Two hours had passed since Jack had seen Lark. He’d scoured the area around the café, looking for her in every nook, cranny and dive in the surrounding streets, but he was only one vampire. When reason finally began seeping through his wall of snarled emotions, he realized the Company was his best resource in terms of manpower to find her. They’d have an intense interest in what an AWOL fey agent—previously presumed dead—was doing in Marcari, a few hours’ drive from their headquarters. And since the commander wanted to chat anyway, why not ask for his help?

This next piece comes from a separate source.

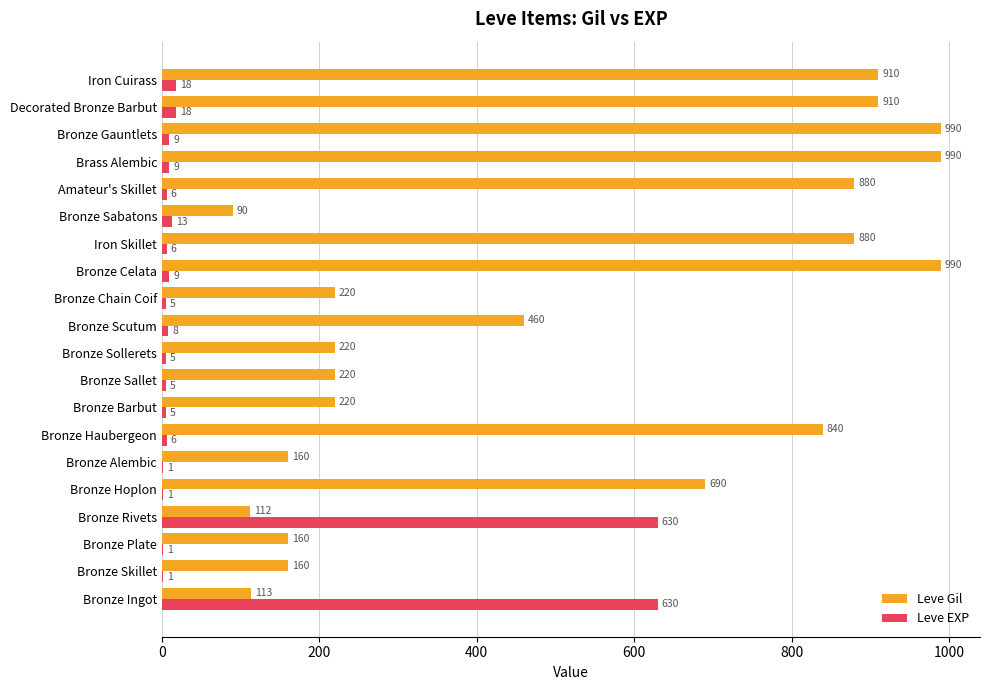

What is the maximum value shown in the chart?

990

“She was real,” Jack said. “There was no question about that, at least.” Her touch, her smell had been achingly familiar. His body knew her flesh and blood. No spell could duplicate the way her lips moved under his. And what are you going to do about it? Kill her? Punish her? Admit that you’re insane enough to still want her more than any other woman?
The one thing he could never do was love her again. Her treachery had destroyed every chance of that.
“It’s bizarre. What are the chances of the famous designer of Amelie’s bridal dress reappearing now? I blame everything on the royal wedding,” Kenyon added. “That’s what made every magic-happy villain in all the realms start planning their own version of the bridal apocalypse.”
“Yeah, well, that’s one way of putting it.” Jack Anderson glanced at the dashboard of the Escalade, where his cell phone was set on hands-free. The display screen was bright in the darkness, showing the reception this far out in the Marcari foothills was down to one bar and bursts of static. “Anyone planning to sabotage the ceremony has less than two weeks to do it, and I’m not ruling out the Light Court. They were our allies in the past, but they’ve kept to themselves for a long time. We don’t know their priorities.”